* _REQUIREMENT_
Return each line of the records with nothing changed, pictures excepted.

[Page images and extracted text]
::::

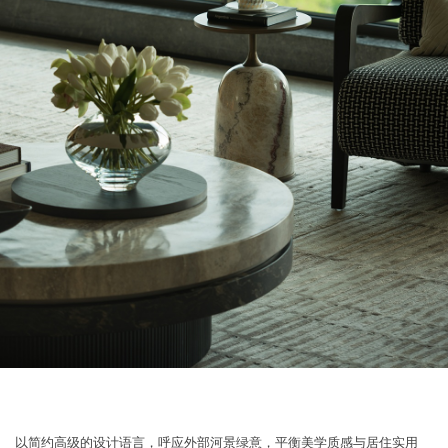
以简约高级的设计语言，呼应外部河景绿意，平衡美学质感与居住实用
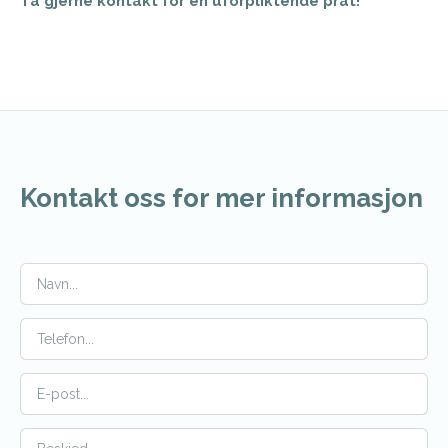
Ta gjerne kontakt for en uforpliktende prat!
Kontakt oss for mer informasjon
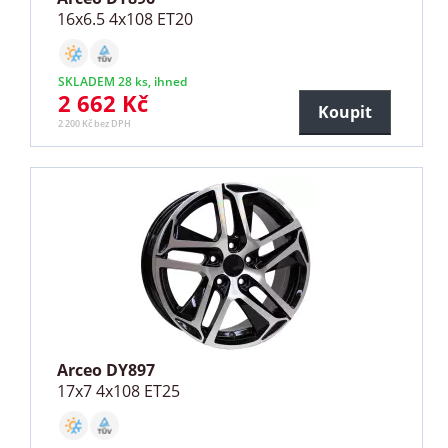
16x6.5 4x108 ET20
SKLADEM 28 ks, ihned
2 662 Kč
Koupit
2 200 Kč bez DPH
Arceo DY897
17x7 4x108 ET25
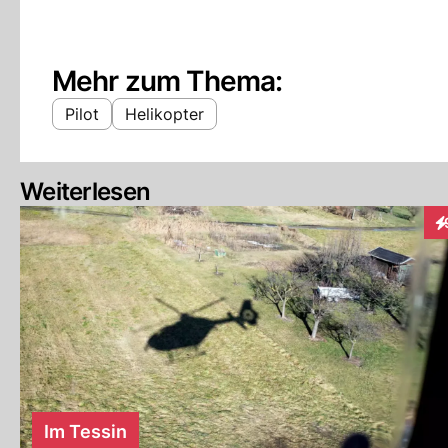
Mehr zum Thema:
Pilot
Helikopter
Weiterlesen
In
Im Tessin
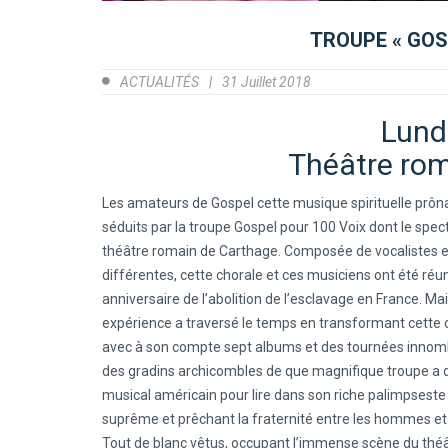
TROUPE « GOS
ACTUALITÉS
31 Juillet 2018
Lundi
Théâtre rom
Les amateurs de Gospel cette musique spirituelle prônan
séduits par la troupe Gospel pour 100 Voix dont le specta
théâtre romain de Carthage. Composée de vocalistes e
différentes, cette chorale et ces musiciens ont été réu
anniversaire de l’abolition de l’esclavage en France. Ma
expérience a traversé le temps en transformant cette 
avec à son compte sept albums et des tournées innombr
des gradins archicombles de que magnifique troupe a 
musical américain pour lire dans son riche palimpseste
suprême et prêchant la fraternité entre les hommes et 
Tout de blanc vêtus, occupant l’immense scène du théâ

::::

* _YOUR RESPONSE_
以简约高级的设计语言，呼应外部河景绿意，平衡美学质感与居住实用
Ta gjerne kontakt for en uforpliktende prat!
Kontakt oss for mer informasjon
16x6.5 4x108 ET20
SKLADEM 28 ks, ihned
2 662 Kč
Koupit
2 200 Kč bez DPH
Arceo DY897
17x7 4x108 ET25
Mehr zum Thema:
Pilot
Helikopter
Weiterlesen
In
Im Tessin
TROUPE « GOS
ACTUALITÉS
31 Juillet 2018
Lundi
Théâtre rom
Les amateurs de Gospel cette musique spirituelle prônan
séduits par la troupe Gospel pour 100 Voix dont le specta
théâtre romain de Carthage. Composée de vocalistes e
différentes, cette chorale et ces musiciens ont été réu
anniversaire de l’abolition de l’esclavage en France. Ma
expérience a traversé le temps en transformant cette 
avec à son compte sept albums et des tournées innombr
des gradins archicombles de que magnifique troupe a 
musical américain pour lire dans son riche palimpseste
suprême et prêchant la fraternité entre les hommes et 
Tout de blanc vêtus, occupant l’immense scène du théâ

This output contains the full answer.